## Selected excerpt
***

The following introduces two different sandbox usage methods:

Local usage: Set up the sandbox environment on a local machine and conduct evaluation locally, requiring Docker support on the local machine;
Remote usage: Set up the sandbox environment on a remote server and conduct evaluation through API interfaces, requiring Docker support on the remote machine.

Tip

The default sandbox environment configuration for datasets can be viewed in the dataset configuration, such as HumanEval.
The number of sandbox worker processes needs to be adjusted according to the resource situation of the local machine. It is recommended to set it to no more than half of the local CPU cores. For example, if the local machine has 8 CPU cores, it is recommended to set it to 4. Especially for multi-language images (volcengine/sandbox-fusion), which consume more resources, it is recommended to appropriately reduce the number of worker processes.

1. Local Usage#

Use Docker to set up a sandbox environment on a local machine and conduct evaluation locally, requiring Docker support on the local machine.

Environment Setup#

Install Docker: Please ensure Docker is installed on your machine. You can download and install Docker from the Docker official website.
Install sandbox environment dependencies: Install packages like ms-enclave in your local Python environment:

pip install evalscope[sandbox]

Parameter Configuration#

When running evaluations, add the use_sandbox and sandbox_type parameters to automatically enable the sandbox environment. Other parameters remain the same as regular evaluations:

Here’s a complete example code for model evaluation on HumanEval:

from dotenv import dotenv_values
env = dotenv_values('.env')
from evalscope import TaskConfig, run_task

task_config = TaskConfig(
    model='qwen-plus',
    datasets=['humaneval'],
    api_url='https://dashscope.aliyuncs.com/compatible-mode/v1',
    api_key=env.get('DASHSCOPE_API_KEY'),
    eval_type='openai_api',
    eval_batch_size=5,
    limit=5,
    generation_config={
        'max_tokens': 4096,
        'temperature': 0.0,
        'seed': 42,
    },
    use_sandbox=True, # enable sandbox
    sandbox_type='docker', # specify sandbox type
)

***

## Record list
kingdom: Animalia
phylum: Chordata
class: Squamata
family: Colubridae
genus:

***

## What you have to do
Reproduce the passage of the evalscope sandbox guide starting with "When running evaluations, add" and going on through "env = dotenv_values('.env')", substituting "isolated environment" for "sandbox environment". The material plays no part in this.

## Written reply
When running evaluations, add the use_sandbox and sandbox_type parameters to automatically enable the isolated environment. Other parameters remain the same as regular evaluations:

Here’s a complete example code for model evaluation on HumanEval:

from dotenv import dotenv_values
env = dotenv_values('.env')